- _TO DO_
Return, verbatim, every line of the entries from the one containing "True or false: there" through the end of the entries, with the pictures left out.

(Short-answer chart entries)
##############################
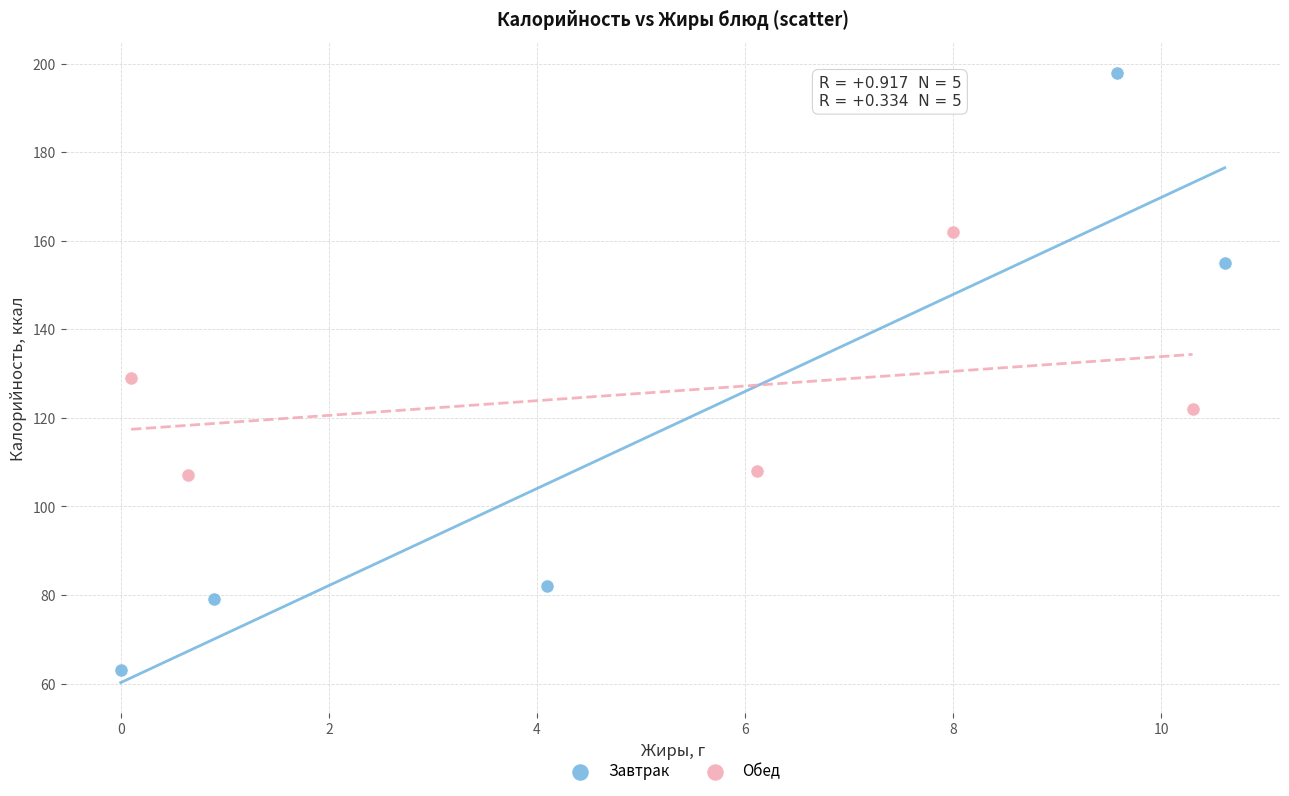

Which series contains the lowest Y value?

Завтрак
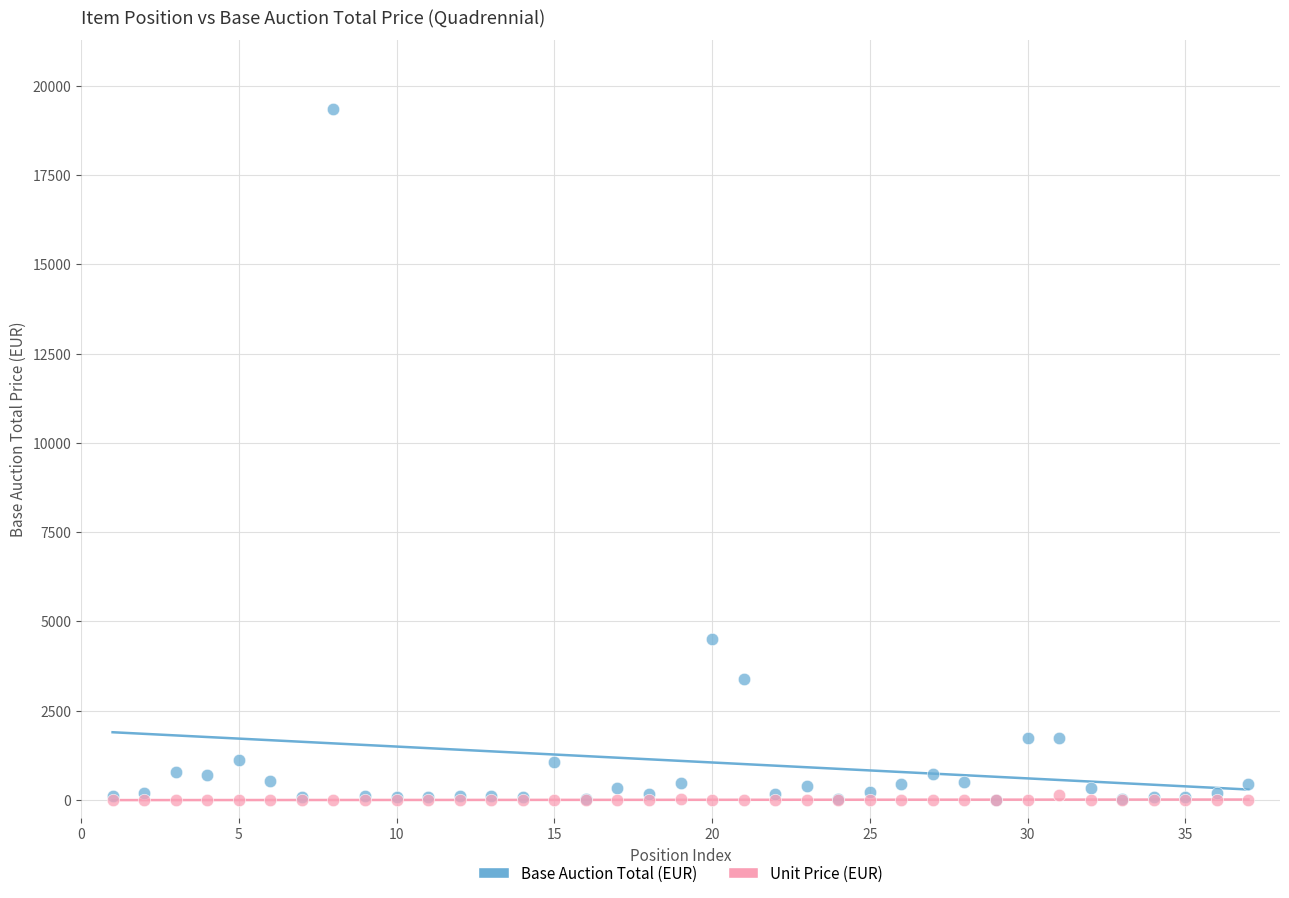

In the Base Auction Total (EUR) series, what Y value is closest to 9669?

4520.0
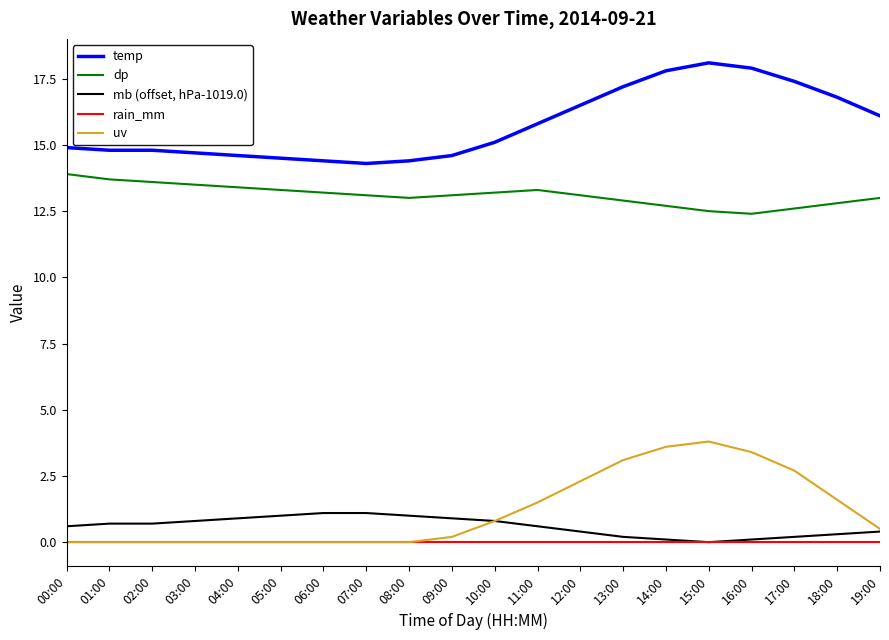

What is the spread (max minus min) of values at 00:00?

14.9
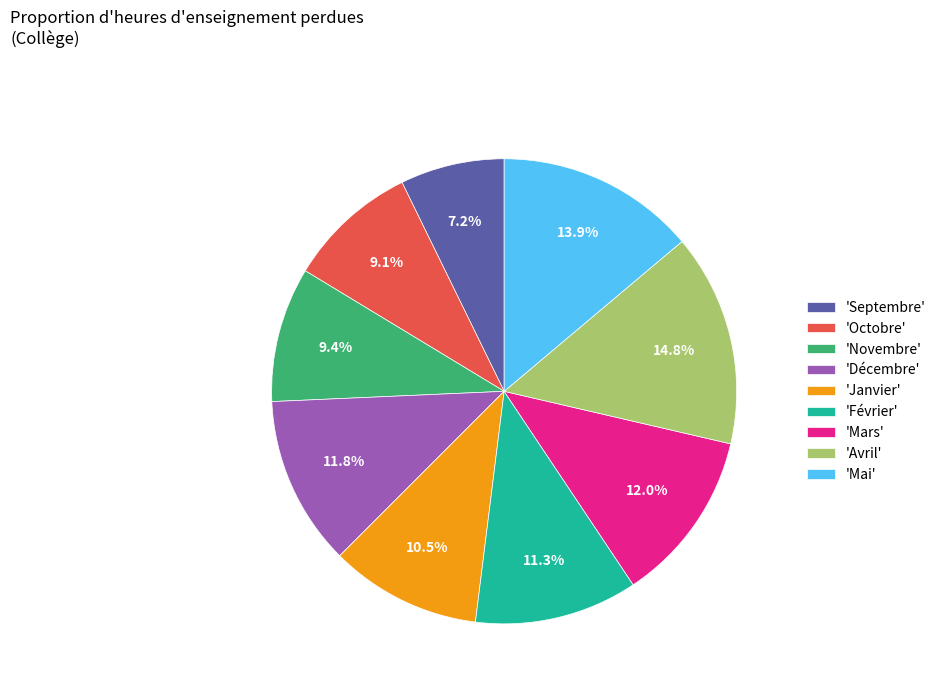

Which category has the biggest portion of the pie?

'Avril'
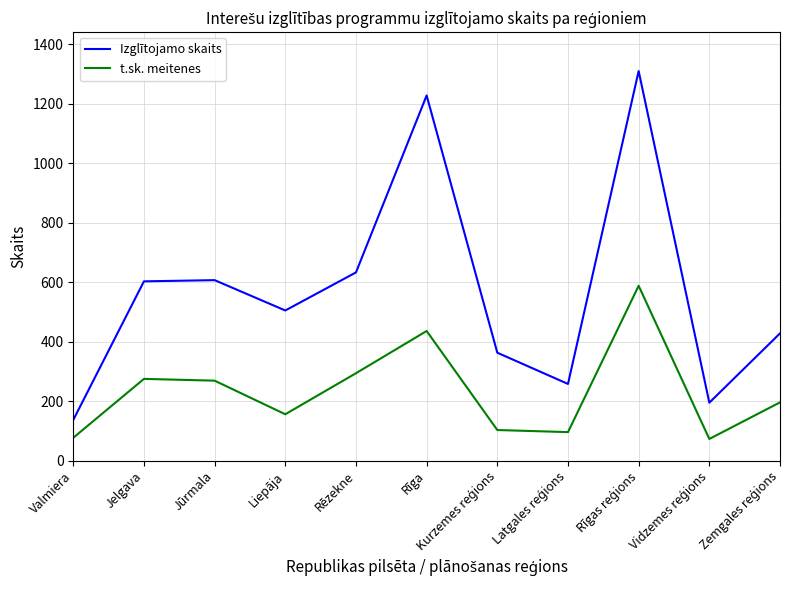

True or false: t.sk. meitenes has a value of 220 at Liepāja.

False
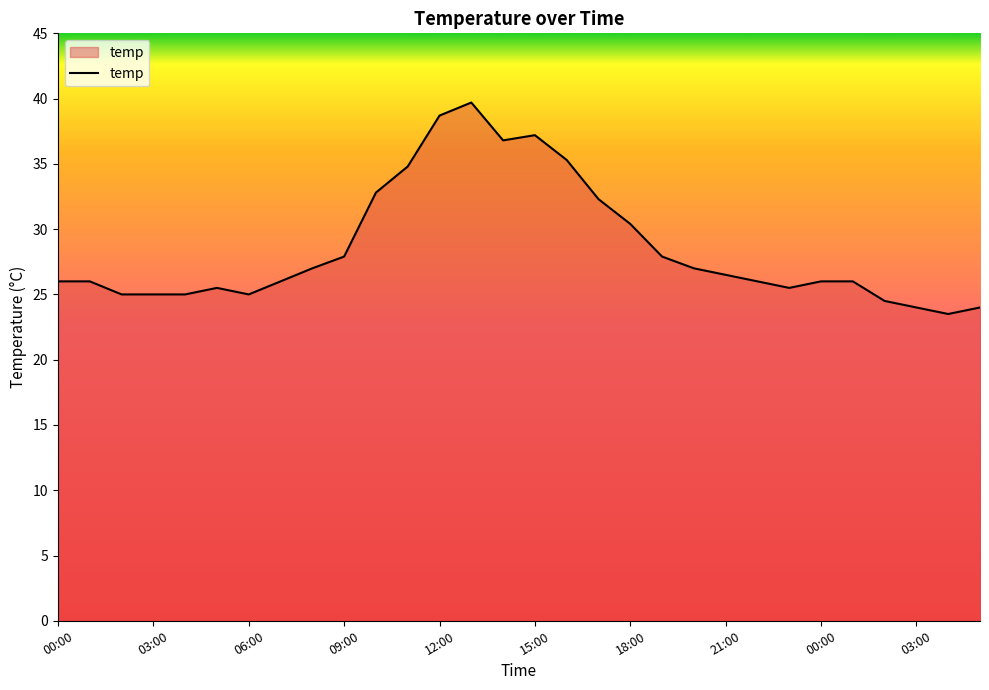

True or false: there are more than 0 points higher than both neighbors.

True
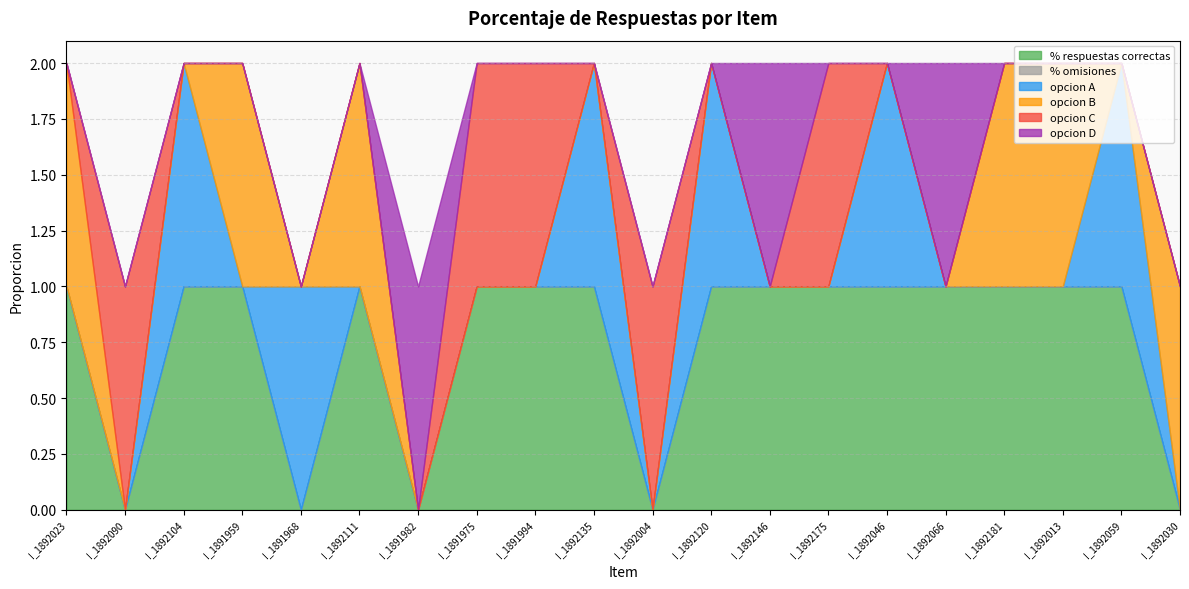

At how many categories does at least one series exceed 0?

20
##############################
- _EXERCISE ANSWER_
True or false: there are more than 0 points higher than both neighbors.

True

At how many categories does at least one series exceed 0?

20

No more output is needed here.